Free

Free

This is a small word of great significance in the Alexander Technique, and may be used many times during lessons.  ‘Free’ refers to a light and alert easing of muscle tension, which allows the body to balance and co-ordinate itself without interference.  ‘Free’ is different from ‘relax’.  Many people, when they try to relax, just let their bodies collapse heavily down so that they concertina their spine and torso, restrict their breathing and squash their internal organs.  They often become quite dull and sluggish in the process.  This unhelpful interpretation of the word ‘relax’ tends to create problems rather than relieving them, so teachers generally choose to use ‘free’  or ‘ease’ instead.  In Alexander lessons, we learn to give ourselves a set of directions and aim to ‘Allow the neck to be free’ whatever we are doing.

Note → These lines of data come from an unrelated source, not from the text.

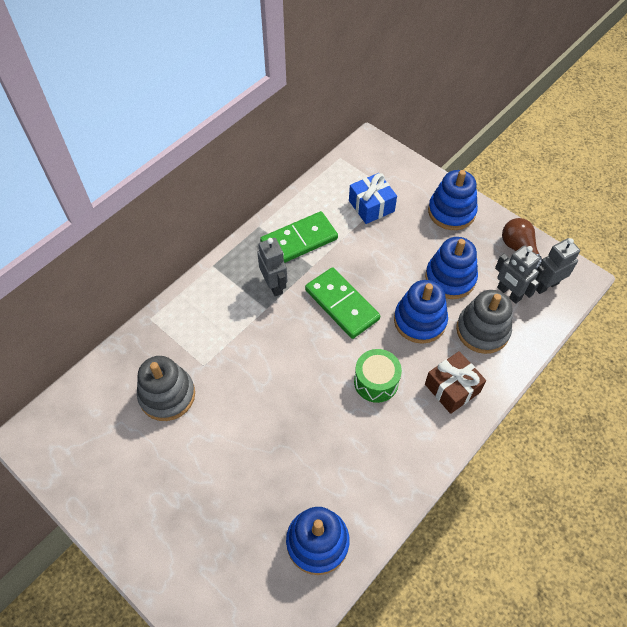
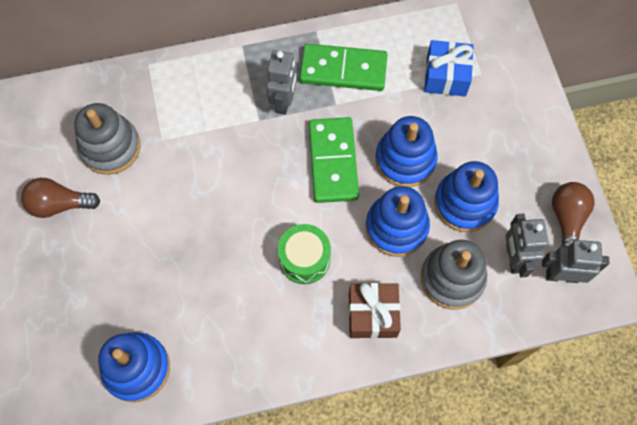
camera: 35 degrees right, 10 degrees up
blue stacking toy [428,170,478,230] -> blue stacking toy moved to [375,116,438,187]
none -> brown light bulb [21,178,100,218]

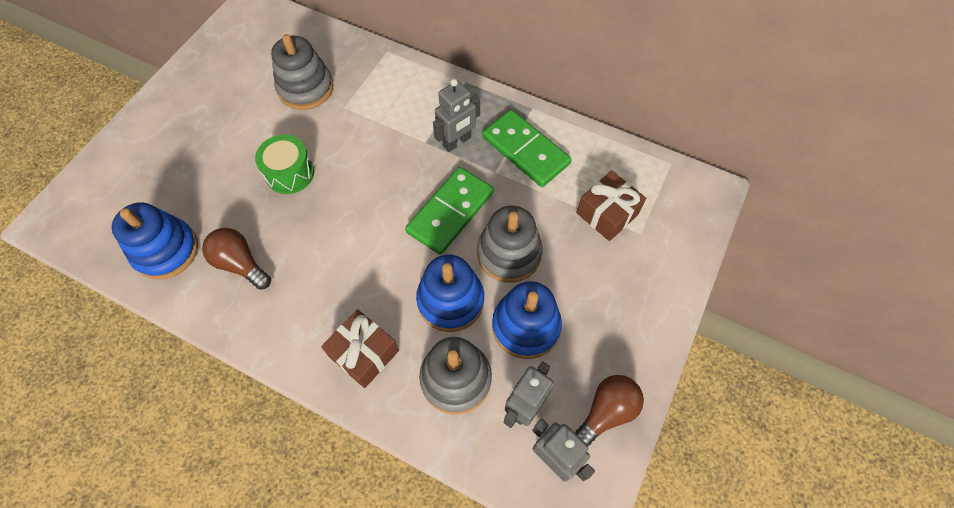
camera: 40 degrees right, 5 degrees down
brown light bulb [21,178,100,218] -> brown light bulb moved to [202,228,271,290]
green drum [277,224,331,284] -> green drum moved to [255,135,314,194]
blue stacking toy [375,116,438,187] -> grey stacking toy [477,206,543,283]
blue gift [424,40,474,96] -> brown gift [576,170,647,241]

Freedom of Thought and Action

In order to gain freedom of thought and action Alexander realised that when we inhibit or avoid our habitual reactions, we are free to choose the way we wish to respond to a stimulus. This can be in relation to making a movement or in response to events in society.  Alexander explored the concept of freedom, when writing during the ‘criminal outrage’ of World War Two.  He believed that ordinary people could not be freed from blame because they were shelving individual responsibility onto the shoulder of some leader’… and that ‘their desire to be told what to do’ made them ‘guilty in the manner of waging war’.   

Alexander also believed that democracy could only come about ‘through full development of man’s potentiality not only for individual freedom of thought and action, but for that individual freedom IN thought and action in the general use and functioning of the self, which gives in process control of individual and therefore collective reaction, in the way of life essential to the practice of democracy’.